Rewrite the passage of the ŠŠ Kovas Kaunas text between "Club was founded" and "team Lokomotyvas Kaunas.", inclusive, switching "ice hockey" to "volleyball".

TEXT SHOWN
%%
ŠŠ Kovas
- Full name: Šančių šaulių „Kovas“
- Founded: 1921
- Dissolved: 1945
- Chairman: A. Pankratovas
- League: Lithuanian football championship
| Home colours | Away colours |

= ŠŠ Kovas Kaunas =

Lithuanian football club from Kaunas

Kovas Kaunas was a Lithuanian football club from Kaunas. It was one of the best Lithuanian football clubs during interbellum.

== History ==

Club was founded as LFLS Kaunas (Lietuvos fizinio lavinimosi sąjunga – Lithuanian physical education union) department in Šančiai by Stasys Sabaliauskas. On March 11, 1923, it was renamed "Kovas". It has also played against Latvian, Estonian, Czechoslovak, Austrian, Hungarian and other foreign teams. A. Pankratovas was the last chairman of the club. Kovas sports club also cultivated ice hockey, basketball, boxing, table-tennis and other sports. After Soviet occupation it was reformed to railwaymen team Lokomotyvas Kaunas.
%%
RECORDED DATA
%%
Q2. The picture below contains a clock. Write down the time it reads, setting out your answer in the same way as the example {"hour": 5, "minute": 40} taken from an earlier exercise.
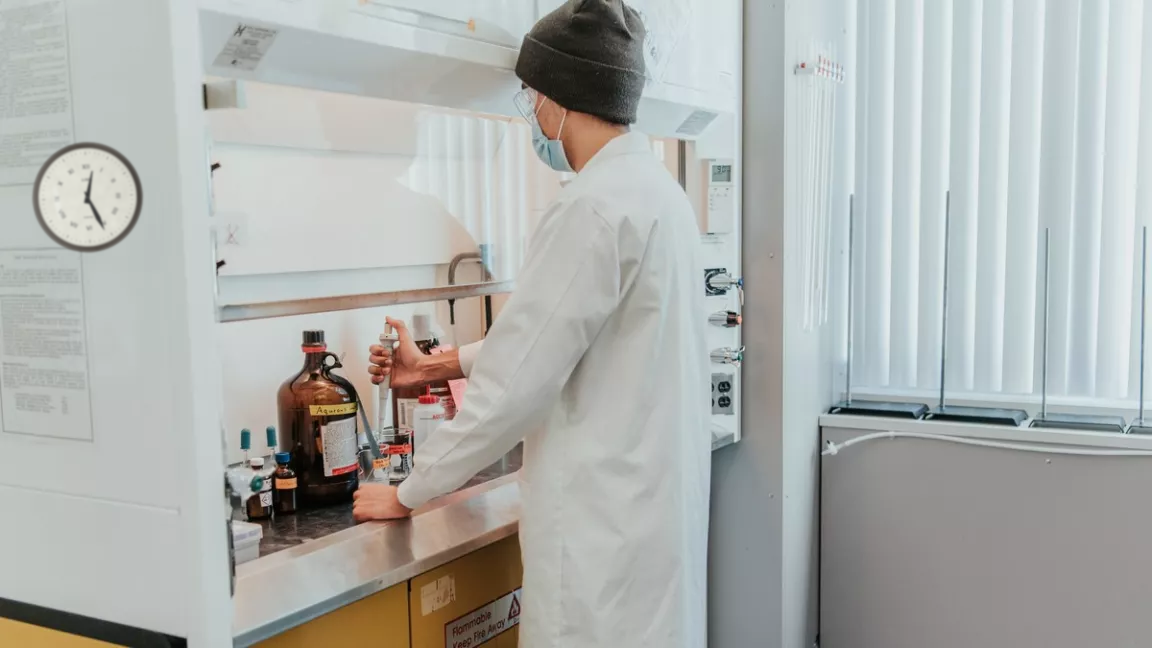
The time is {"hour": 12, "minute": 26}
%%
WRITTEN ANSWER
Club was founded as LFLS Kaunas (Lietuvos fizinio lavinimosi sąjunga – Lithuanian physical education union) department in Šančiai by Stasys Sabaliauskas. On March 11, 1923, it was renamed "Kovas". It has also played against Latvian, Estonian, Czechoslovak, Austrian, Hungarian and other foreign teams. A. Pankratovas was the last chairman of the club. Kovas sports club also cultivated volleyball, basketball, boxing, table-tennis and other sports. After Soviet occupation it was reformed to railwaymen team Lokomotyvas Kaunas.